In 1914, Dutta founded the Comilla Banking Corporation at the suggestion of community leader Akhil Chandra Dutta with support from Mahesh Chandra Bhattacharya (1848–1944). He started the bank with a declared capital of 4,000 rupees and raised another 2,500 rupees. In order to raise the capital he sold his own house for 1,500 rupees. Initially he drew a monthly remuneration of eight rupees from the bank.

Dutta did an economic survey of eastern India, and began investments in the tea industry. Through the Comilla Banking Corporation he began to issue loans to prospective investors in the tea industry for buying tea plantations and related properties.

After completing his studies, Dutta's eldest son Bata Krishna Dutta returned to Comilla and joined the Comilla Banking Corporation as a trainee. After a few weeks Dutta suggested that Bata Krishna himself could run a bank himself and young Bata Krishna took up the challenge. In 1930, Bata Krishna Dutta took charge of the defunct Comilla Rice and Oil Mills Limited and established the New Standard Bank of India with an initial paid-up capital of thirty thousand rupees.
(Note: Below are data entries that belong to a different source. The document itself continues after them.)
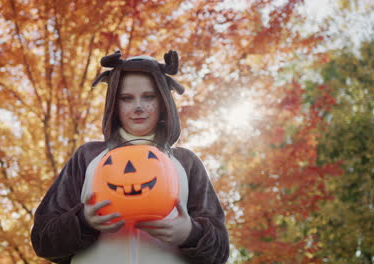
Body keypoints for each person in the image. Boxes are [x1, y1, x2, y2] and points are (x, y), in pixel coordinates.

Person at [31, 50, 229, 264]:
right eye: (127, 98)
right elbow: (42, 240)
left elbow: (220, 250)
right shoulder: (88, 157)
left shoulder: (186, 162)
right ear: (114, 105)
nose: (138, 107)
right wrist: (82, 222)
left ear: (163, 101)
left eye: (148, 97)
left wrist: (191, 233)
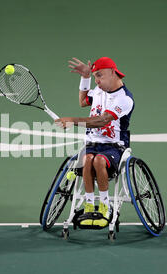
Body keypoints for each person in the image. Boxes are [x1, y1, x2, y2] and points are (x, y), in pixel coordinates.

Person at [55, 57, 135, 227]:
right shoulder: (98, 91)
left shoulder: (125, 99)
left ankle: (105, 206)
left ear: (113, 73)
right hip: (92, 144)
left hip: (115, 146)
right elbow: (83, 101)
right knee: (87, 160)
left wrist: (72, 120)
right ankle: (89, 205)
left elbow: (102, 120)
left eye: (100, 75)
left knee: (98, 161)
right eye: (95, 76)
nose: (97, 80)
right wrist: (85, 77)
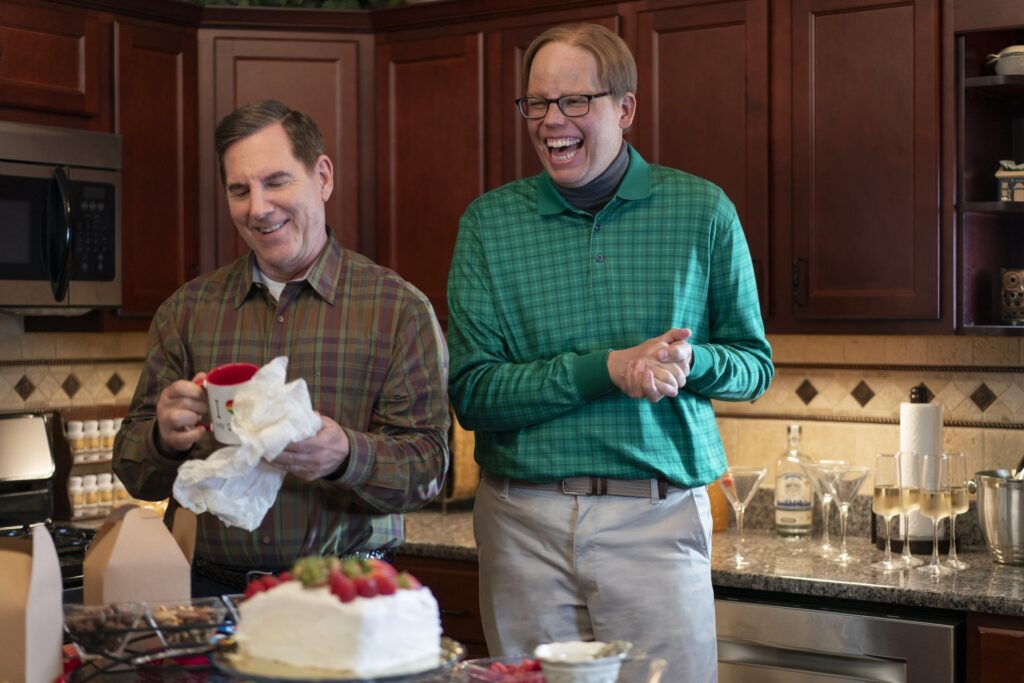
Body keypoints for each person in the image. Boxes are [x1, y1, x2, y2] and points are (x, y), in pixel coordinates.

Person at [446, 23, 773, 680]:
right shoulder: (489, 223)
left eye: (574, 102)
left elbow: (753, 366)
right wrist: (609, 368)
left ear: (624, 108)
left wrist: (692, 364)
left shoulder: (702, 210)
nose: (550, 121)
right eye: (535, 103)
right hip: (520, 525)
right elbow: (473, 392)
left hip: (656, 519)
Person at [114, 99, 450, 597]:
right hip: (209, 596)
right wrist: (163, 439)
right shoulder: (186, 311)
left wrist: (345, 456)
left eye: (276, 181)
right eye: (239, 190)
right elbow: (133, 471)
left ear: (323, 177)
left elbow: (427, 467)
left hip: (346, 596)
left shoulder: (397, 309)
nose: (258, 207)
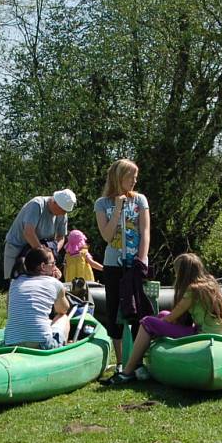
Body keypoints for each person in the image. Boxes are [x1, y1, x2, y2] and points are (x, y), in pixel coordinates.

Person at [102, 253, 222, 384]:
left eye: (176, 272)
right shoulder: (210, 284)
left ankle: (127, 372)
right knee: (163, 314)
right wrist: (160, 322)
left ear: (182, 272)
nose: (175, 275)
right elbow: (173, 317)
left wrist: (154, 327)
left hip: (203, 337)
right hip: (212, 333)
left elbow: (172, 318)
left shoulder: (193, 290)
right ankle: (143, 359)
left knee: (147, 322)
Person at [94, 158, 150, 369]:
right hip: (113, 264)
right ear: (119, 178)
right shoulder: (102, 204)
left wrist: (141, 260)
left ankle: (138, 360)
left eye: (136, 177)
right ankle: (119, 361)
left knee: (138, 309)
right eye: (131, 177)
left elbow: (145, 232)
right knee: (114, 308)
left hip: (135, 262)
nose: (135, 181)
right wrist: (117, 209)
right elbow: (107, 236)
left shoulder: (140, 200)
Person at [4, 246, 71, 349]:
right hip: (42, 344)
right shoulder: (54, 283)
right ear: (43, 266)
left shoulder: (14, 282)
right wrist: (58, 285)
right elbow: (63, 309)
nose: (55, 268)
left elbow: (9, 312)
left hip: (11, 342)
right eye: (53, 264)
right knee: (63, 317)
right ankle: (60, 352)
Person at [3, 189, 76, 281]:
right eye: (62, 210)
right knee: (15, 280)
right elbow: (28, 233)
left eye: (65, 212)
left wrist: (52, 253)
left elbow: (61, 237)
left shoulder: (62, 213)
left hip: (41, 251)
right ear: (54, 202)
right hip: (18, 246)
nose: (63, 214)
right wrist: (44, 255)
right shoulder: (37, 205)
In 1946, at the suggestion of Chintaman Dwarakanath Deshmukh, the then Governor of the Reserve Bank of India, the New Standard Bank of India merged with the Comilla Banking Corporation, transferring all its assets to the latter. In 1950, Narendra Chandra Dutta along with Jyotish Chandra Das completed the merger of Comilla Banking Corporation and Bengal Central Bank and founded the United Bank of India.